In the LRU-based replacement algorithms of flash memory, we introduce the main LRU algorithm which is widely used in Linux kernel and many other operating systems. Then we mainly investigate three algorithm aiming to improve the traditional LRU replacement algorithm as we called LRU-based replacement algorithms. The first algorithm is CFLRU replacement algorithm. It changes the order of evicting pages in LRU within selecting clean pages first. The method can reduce the cost of write operations. The second algorithm is APRA, which adds ghost list to dynamically change the size of window in CFLRU algorithm. Because the performance of CFLRU may decrease dramatically when the I/O access is read-dominant. The last algorithm is AML replacement algorithm which adds a cold clean list to APRA. The cold clean pages can be evicted first within the cold-detection method, and this algorithm performs better than three other algorithms in different condition in flash memory.

Reference

[1] Memory Technology Device (MTD) Subsystem for Linux, http://www.linux-mtd.infradead.org/doc/nand.html/.

[2] Park, S. Y., Jung, D., Kang, J. U., Kim, J. S., & Lee, J. (2006, October). CFLRU: a replacement algorithm for flash memory. In Proceedings of the 2006 international conference on Compilers, architecture and synthesis for embedded systems (pp. 234-241).

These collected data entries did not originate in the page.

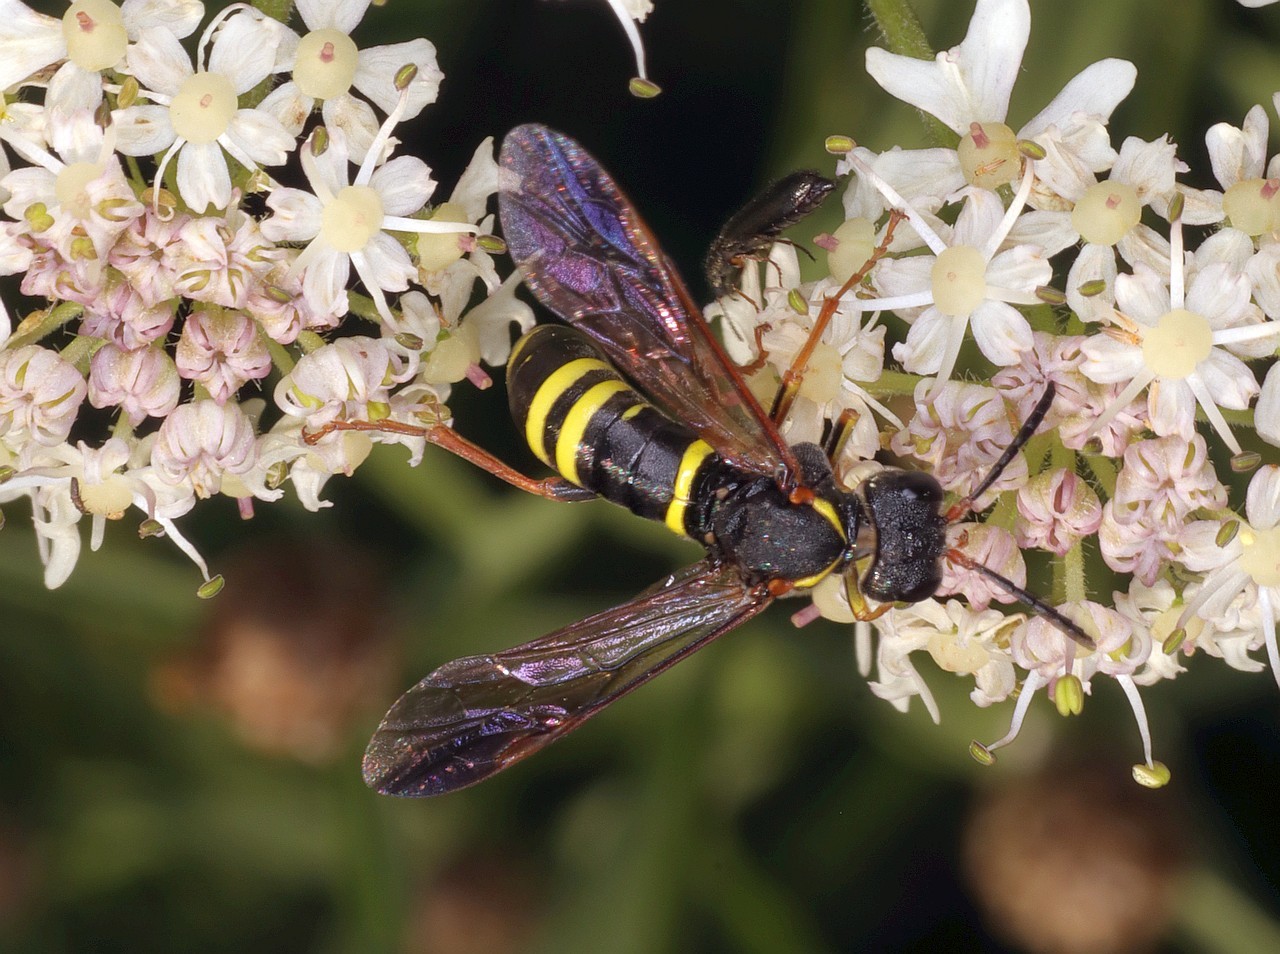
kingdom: Animalia
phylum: Arthropoda
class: Insecta
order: Hymenoptera
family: Tenthredinidae
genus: Tenthredo
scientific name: Tenthredo vespa
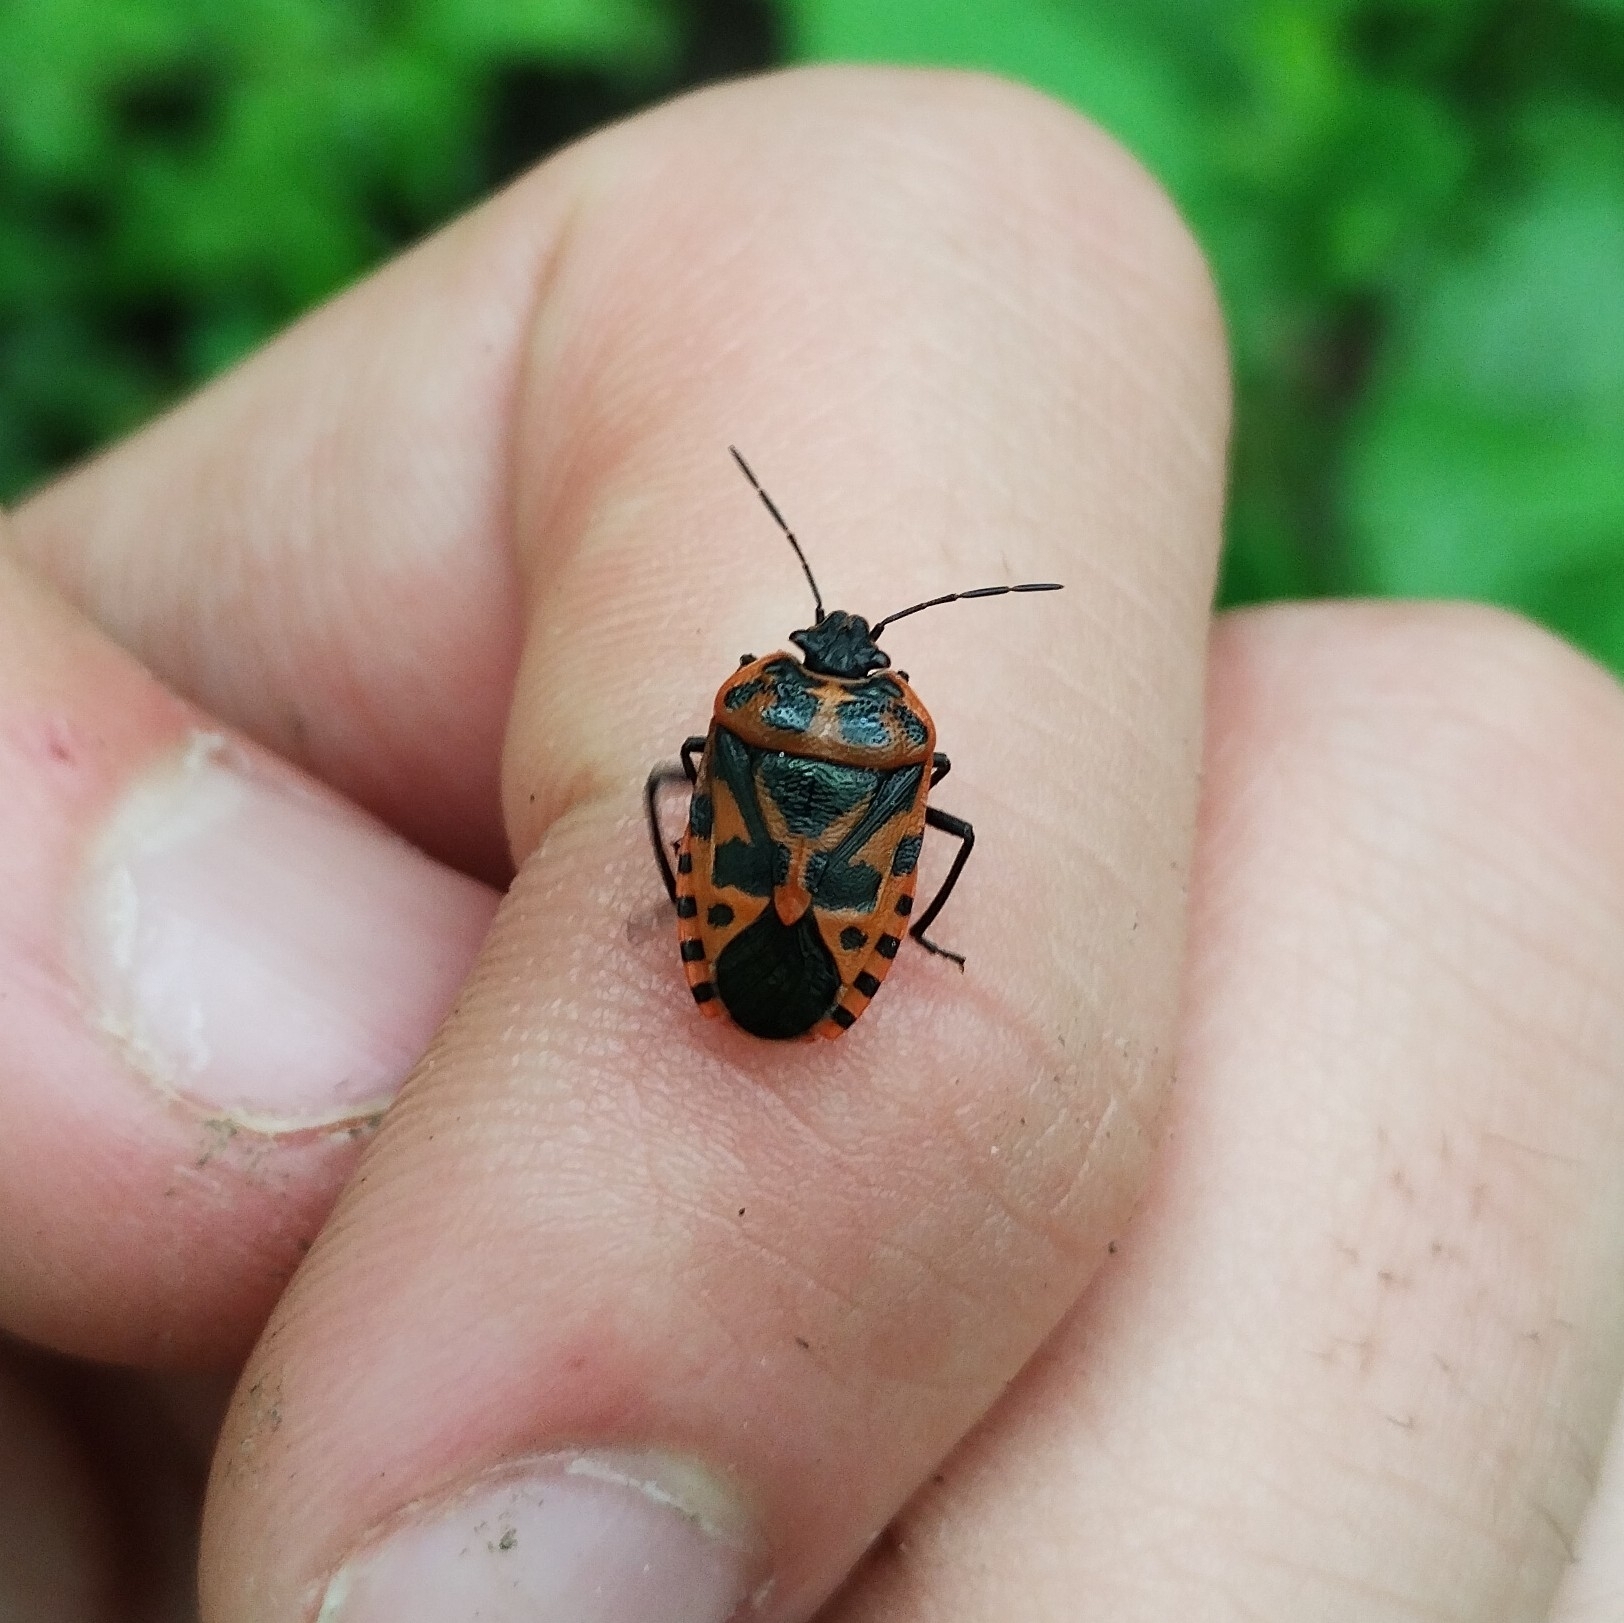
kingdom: Animalia
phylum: Arthropoda
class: Insecta
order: Hemiptera
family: Pentatomidae
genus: Eurydema
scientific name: Eurydema ventralis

ACM.

[3] Bovet, D. P., & Cesati, M. (2005). Page Frame Reclaiming, Understanding the Linux Kernel, Third Edition (pp. 676-737). O’Reilly Media, Inc.

[4] Page Frame Reclamation, https://www.kernel.org/doc/gorman/html/understand/understand013.html.

[5] Shen, B., Jin, X., Song, Y. H., & Lee, S. S. (2009). APRA: adaptive page replacement algorithm for NAND flash memory storages. In Computer Science-Technology and Applications, 2009. IFCSTA’09. International Forum on (Vol. 1, pp. 11-14). IEEE.

[6] Zhu, H., Dai, H., & Yan, Y. (2010, December). AML: a novel page replacement algorithm for Solid State Disks. In Computational Intelligence and Software Engineering (CiSE), 2010 International Conference on (pp. 1-6). IEEE.